2. Words of Affirmation
- Tell someone they're working their ass off when they are.
- Provide a confidence boost by complimenting others.
- Be a cheerleader, with positive feedback and encouragement.
- Give generous grace, praise, and kind reminders.
3. Physical Touch
- Touch someone.
- Have sex.
- Massages, hand holding, bum-tapping, arm touching, etc.
- Physical touch doesn't always need to be sexual, and often, isn't completely necessary.
- The simple touch of an arm during a consoling moment, or the warmth of a hug can mean everything, to someone.
4. Quality Time
- Map time out of your day for some quality time with those you love.
- Make an effort, make plans, and show up.
- Date nights, walks, hikes, coffee dates, journaling sessions, relaxing movies, etc.
- Spend time together, with undivided attention.
- Even running chores together, could be someones version of Quality Time Love.
5. Receiving Gifts
- Gucci, Prada, Louis or Booey. Whatever it is; it's simple. Give gifts.
- The gift doesn't always have to be extravagant, however, some sort of gift.
- The gift of flowers, a necklace, a trip, a purse, a new soccer ball or piece of workout equipment; even a simple moisturizer or new tube of mascara can speak volumes to many people.

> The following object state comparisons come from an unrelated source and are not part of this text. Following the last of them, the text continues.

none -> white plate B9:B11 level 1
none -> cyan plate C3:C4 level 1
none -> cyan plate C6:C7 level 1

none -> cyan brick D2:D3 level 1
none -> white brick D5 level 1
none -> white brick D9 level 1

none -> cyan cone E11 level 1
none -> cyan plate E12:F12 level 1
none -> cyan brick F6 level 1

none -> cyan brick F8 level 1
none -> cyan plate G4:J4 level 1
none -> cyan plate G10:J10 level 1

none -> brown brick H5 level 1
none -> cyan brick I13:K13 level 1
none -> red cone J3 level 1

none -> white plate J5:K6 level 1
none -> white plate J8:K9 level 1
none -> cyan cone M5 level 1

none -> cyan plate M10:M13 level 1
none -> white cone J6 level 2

- Show up with the kind gesture of a gift.
My Love Language is Acts of Kindness (assistance to my never-ending to-do lists, goals, tasks etc) and Words of Affirmation (complimenting me and acknowledging my hard work, growth, etc).

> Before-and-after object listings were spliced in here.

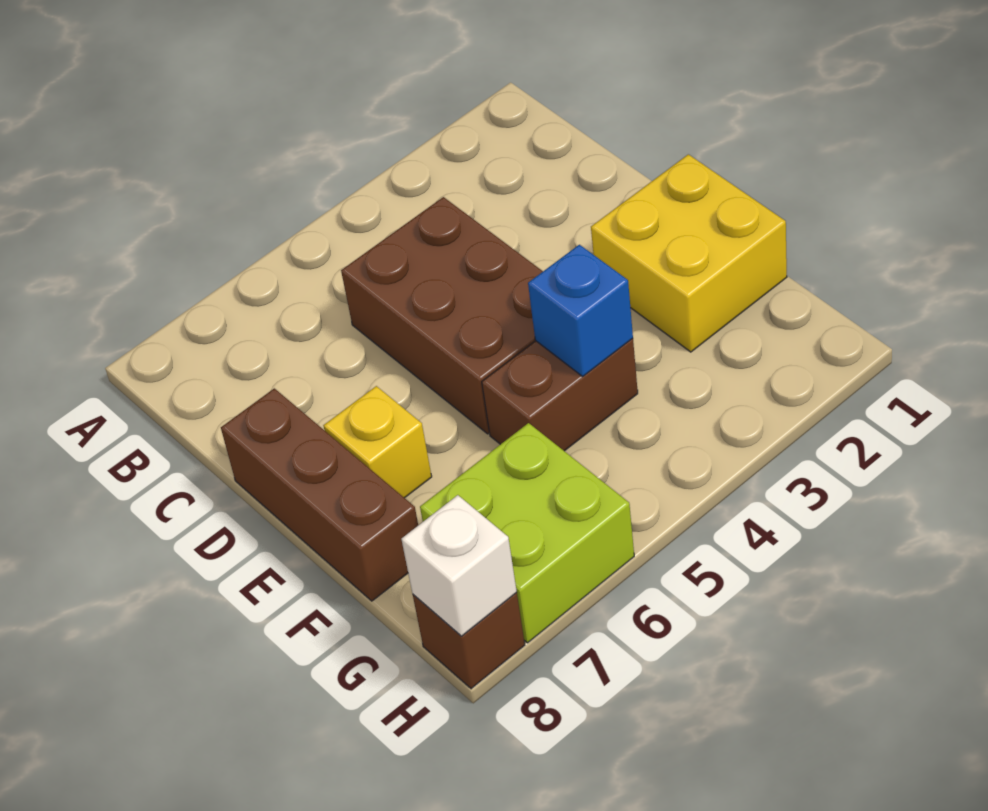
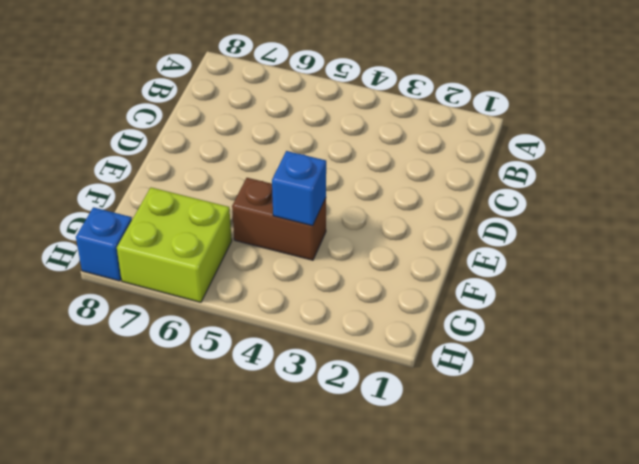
blue brick H8 level 1 -> brown brick H8 level 1
none -> brown brick C4:E5 level 1
none -> brown brick D8:F8 level 1

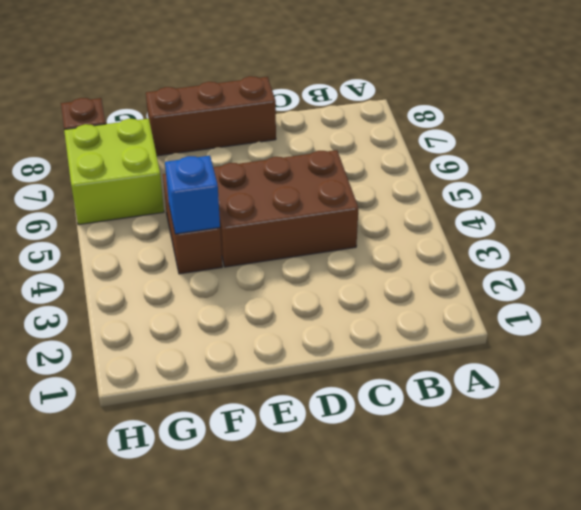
none -> yellow brick E1:F2 level 1
none -> yellow brick E7 level 1

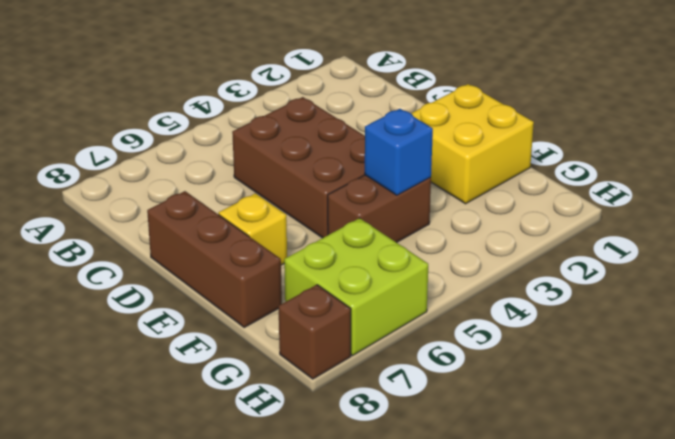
none -> white brick H8 level 2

I have always known this was my Love Language. I have done this tests numerous times throughout the past 6 years, and my results have never differed. This is whom I am, and this is how I receive love.

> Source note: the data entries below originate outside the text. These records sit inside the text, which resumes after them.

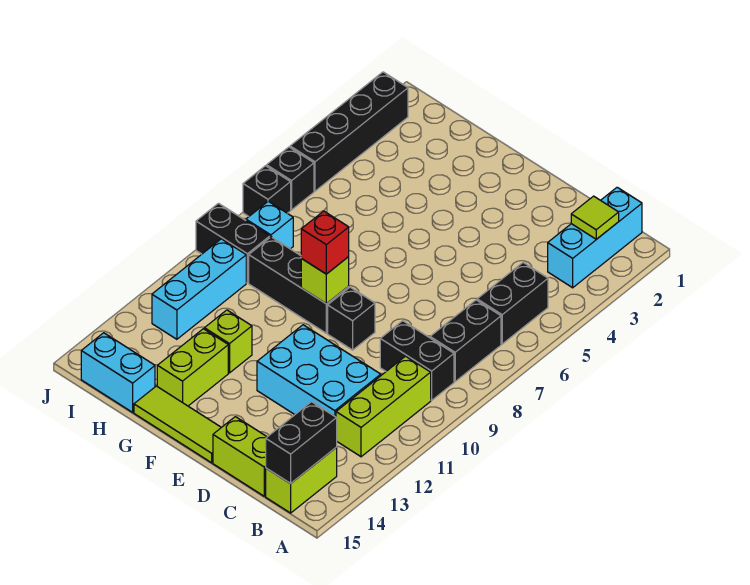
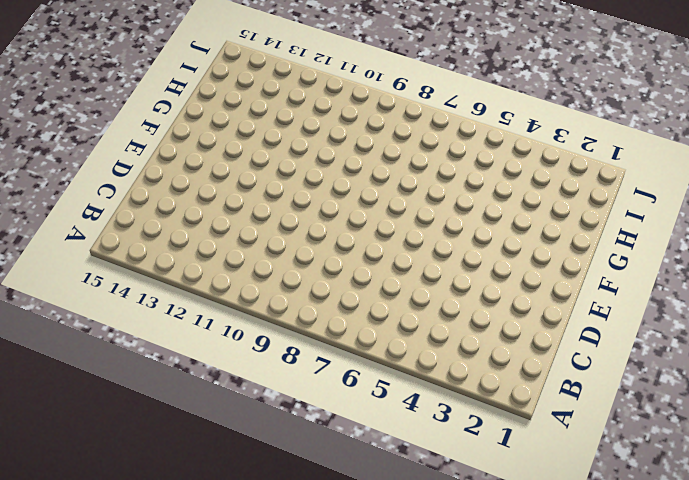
none -> cyan brick B1:B3 level 1
none -> black brick B5:B6 level 1
none -> black brick B7:B8 level 1

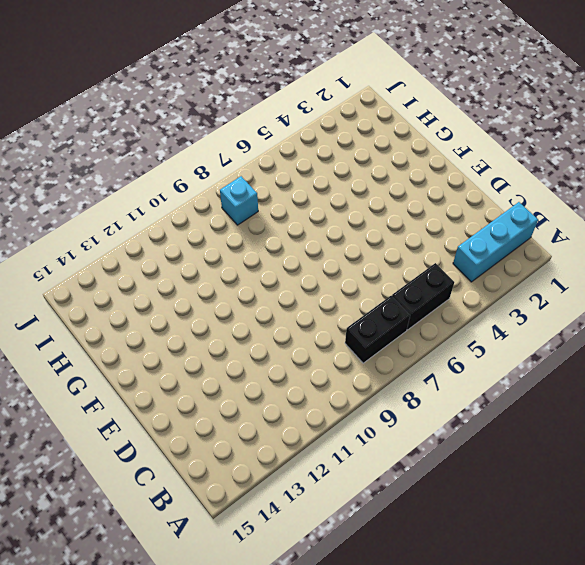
none -> black brick B9:C9 level 1
none -> lime brick B10:B12 level 1
none -> lime brick B14:B15 level 1

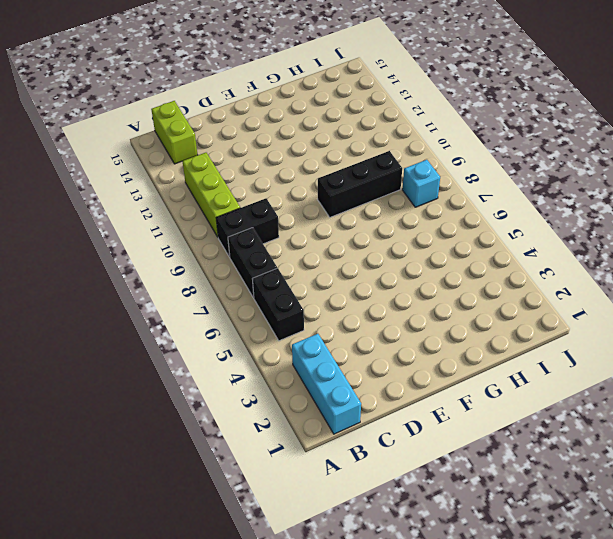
none -> cyan brick C11:E12 level 1
none -> lime brick C15:D15 level 1
none -> black brick E9 level 1

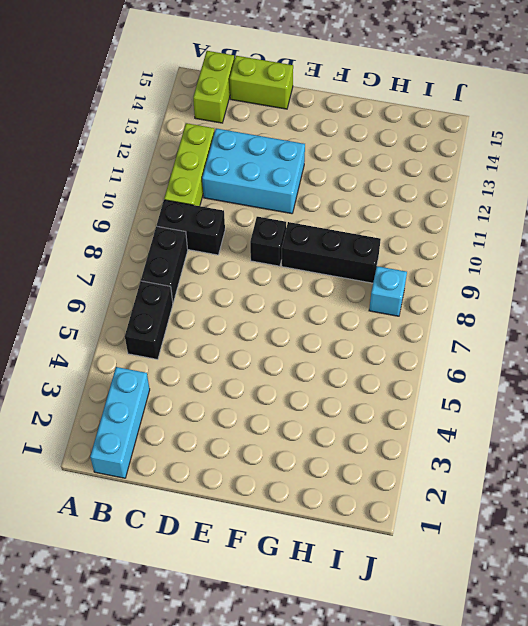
none -> lime tile E15:G15 level 1
none -> lime brick G12 level 1
none -> lime brick G13:G14 level 1

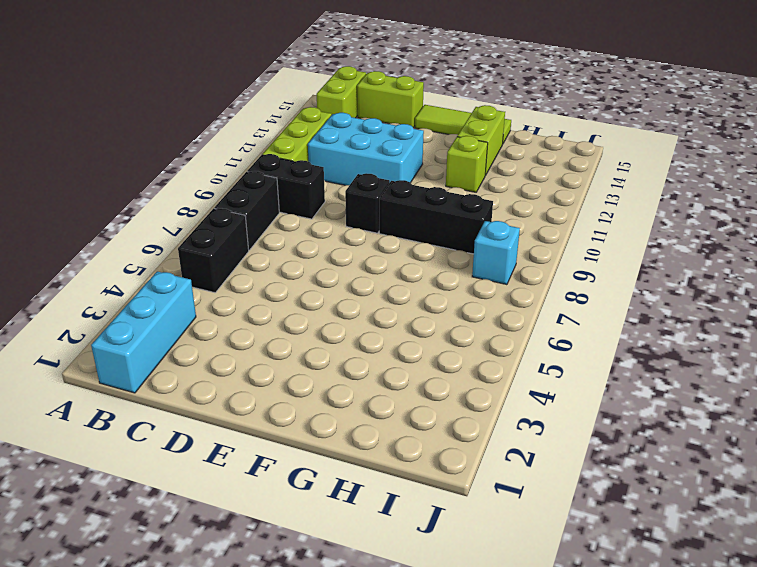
none -> cyan brick H15:I15 level 1
none -> black brick I9:J9 level 1
none -> cyan brick I10:I12 level 1

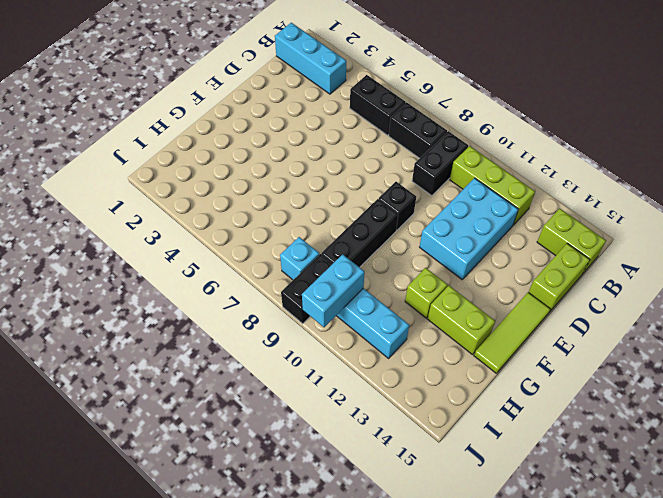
cyan brick I10:J10 level 2 -> cyan brick H15:I15 level 1
none -> black brick J2:J5 level 1
none -> black brick J6 level 1
none -> black brick J7 level 1

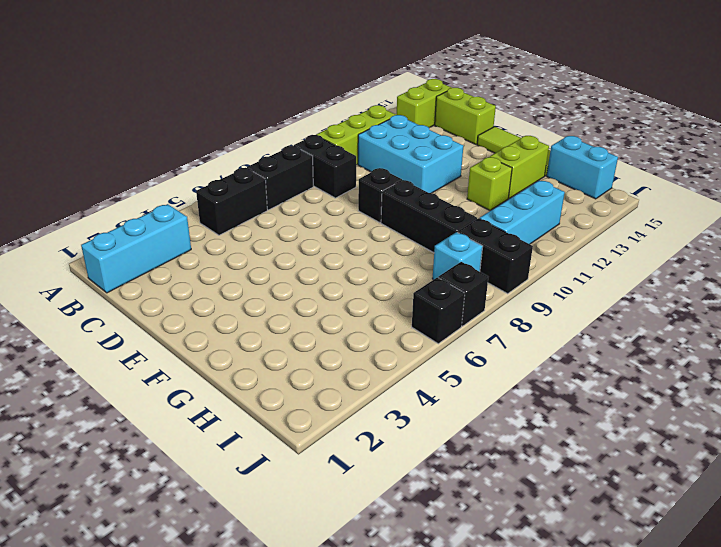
none -> black brick J2:J5 level 1
none -> lime tile B2 level 2
none -> black brick B14:B15 level 2

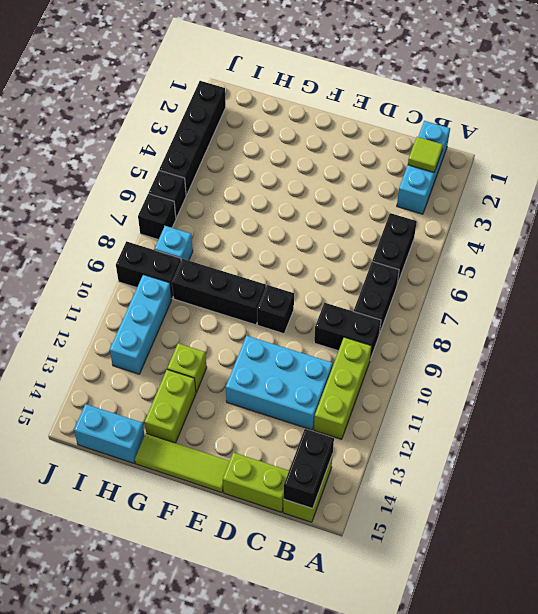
none -> lime brick F9 level 2
none -> red brick F9 level 3

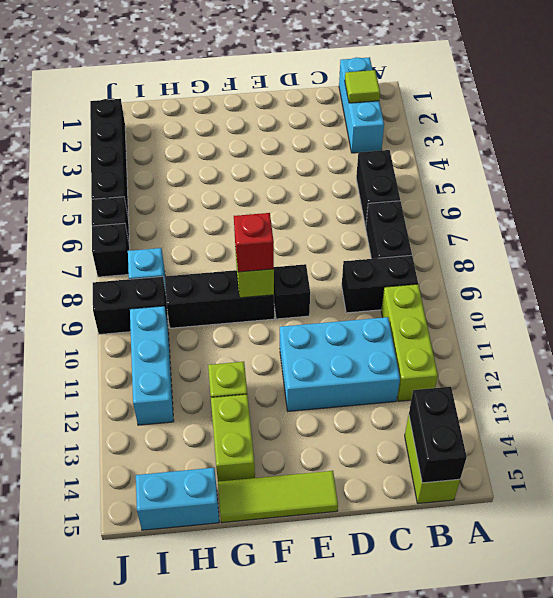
none -> lime brick C15:D15 level 1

However, It is not always how I give love.
For example: Gifts are great, but personally speaking - that doesn't tell me you love me. Whereas other people wouldn't dare feel love through Words of Affirmation, because "actions speak louder than words". A statement which I can appreciate. However, I do feel love through Words of Affirmation.
See, we are all different.
So, what's the point, Daniella?
Learning what your Love Language is an essential tool for gauging and progressing through relationships. In respect of learning your Love Language, you will also learn others Love Languages, too. You will learn how others perceive and give love, noticing what will actually benefit both you and them. You will learn what won't encourage, or console them through hardships, and what will light them up, make them laugh or touch their heart.
Example: If someone doesn't feel love through a gift, buying them a brand new $3000.00 purse probably won't make them feel overly loved or valued. In fact, it'll probably just hurt both your ego and wallet. Whereas, a simple cup of tea and a tight hug, would have been all that person needed.

Learning Love Languages is not difficult, however it does involves effort. Both asking questions, and stating ones needs, are essential for truly growing any kind of relationship.
Ex) "Honey, I really appreciate when you tell me I'm doing a great job when I feel extreme stress from work and life".
Ex) "I'd like more quality time with you. Let's schedule from 7-9, our quality time".
Ex) "I really loved how I stated I needed to pick-up mascara, and you stopped on your way home to pick it up for me".
Love is about the give-and-take. We must give love, to get love. However, if you are giving the wrong love, to the right person, you could end up in a losing battle, not getting anywhere. Therefore, you must understand love.
When one refrains from learning someone's Love Language, they essentially put up blockers or walls in their relationship. You know the term and feeling of "walking on eggshells", yeah. Well, we see a lot of "walking on eggshells" when ones love languages aren't understood or reciprocated. People will start to feel uncared about, unvalued, unworthy and mis-understood.
However, if you take the time to learn both your Love Language, and the Love Language of others, you'll have flourishing, fruitful relationships. No one feels unworthy, unloved, or second-best, when their needs (Love Language needs) are met.
Learn your Love Language, and Learn their Love Language, too.